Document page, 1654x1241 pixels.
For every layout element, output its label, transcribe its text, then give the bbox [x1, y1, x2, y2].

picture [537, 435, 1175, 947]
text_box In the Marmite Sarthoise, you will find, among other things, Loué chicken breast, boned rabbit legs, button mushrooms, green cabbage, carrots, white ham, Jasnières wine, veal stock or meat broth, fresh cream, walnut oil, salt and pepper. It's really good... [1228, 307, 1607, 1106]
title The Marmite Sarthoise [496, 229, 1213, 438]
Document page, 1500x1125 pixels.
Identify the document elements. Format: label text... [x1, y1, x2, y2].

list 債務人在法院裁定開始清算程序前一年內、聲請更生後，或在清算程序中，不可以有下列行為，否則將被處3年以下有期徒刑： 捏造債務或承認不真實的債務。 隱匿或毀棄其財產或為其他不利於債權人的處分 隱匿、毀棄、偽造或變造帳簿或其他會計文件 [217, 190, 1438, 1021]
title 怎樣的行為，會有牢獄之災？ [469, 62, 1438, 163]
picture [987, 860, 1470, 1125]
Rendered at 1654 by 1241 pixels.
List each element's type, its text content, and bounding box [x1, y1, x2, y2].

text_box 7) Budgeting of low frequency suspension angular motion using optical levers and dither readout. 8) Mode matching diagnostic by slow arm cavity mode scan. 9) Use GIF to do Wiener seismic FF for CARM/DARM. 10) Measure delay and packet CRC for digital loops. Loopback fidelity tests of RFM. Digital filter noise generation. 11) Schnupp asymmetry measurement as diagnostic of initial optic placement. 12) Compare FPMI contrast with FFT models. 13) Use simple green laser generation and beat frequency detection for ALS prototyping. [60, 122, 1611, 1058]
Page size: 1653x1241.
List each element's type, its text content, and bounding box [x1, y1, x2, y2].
═══
Please recast the lines of every listing above as a single numbered list, leaving out any blank lines.

* **EXERCISE OUTPUT**
1. Document page, 1654x1241 pixels.
2. For every layout element, output its label, transcribe its text, then give the bbox [x1, y1, x2, y2].
3. picture [537, 435, 1175, 947]
4. text_box In the Marmite Sarthoise, you will find, among other things, Loué chicken breast, boned rabbit legs, button mushrooms, green cabbage, carrots, white ham, Jasnières wine, veal stock or meat broth, fresh cream, walnut oil, salt and pepper. It's really good... [1228, 307, 1607, 1106]
5. title The Marmite Sarthoise [496, 229, 1213, 438]
6. Document page, 1500x1125 pixels.
7. Identify the document elements. Format: label text... [x1, y1, x2, y2].
8. list 債務人在法院裁定開始清算程序前一年內、聲請更生後，或在清算程序中，不可以有下列行為，否則將被處3年以下有期徒刑： 捏造債務或承認不真實的債務。 隱匿或毀棄其財產或為其他不利於債權人的處分 隱匿、毀棄、偽造或變造帳簿或其他會計文件 [217, 190, 1438, 1021]
9. title 怎樣的行為，會有牢獄之災？ [469, 62, 1438, 163]
10. picture [987, 860, 1470, 1125]
11. Rendered at 1654 by 1241 pixels.
12. List each element's type, its text content, and bounding box [x1, y1, x2, y2].
13. text_box 7) Budgeting of low frequency suspension angular motion using optical levers and dither readout. 8) Mode matching diagnostic by slow arm cavity mode scan. 9) Use GIF to do Wiener seismic FF for CARM/DARM. 10) Measure delay and packet CRC for digital loops. Loopback fidelity tests of RFM. Digital filter noise generation. 11) Schnupp asymmetry measurement as diagnostic of initial optic placement. 12) Compare FPMI contrast with FFT models. 13) Use simple green laser generation and beat frequency detection for ALS prototyping. [60, 122, 1611, 1058]
14. Page size: 1653x1241.
15. List each element's type, its text content, and bounding box [x1, y1, x2, y2].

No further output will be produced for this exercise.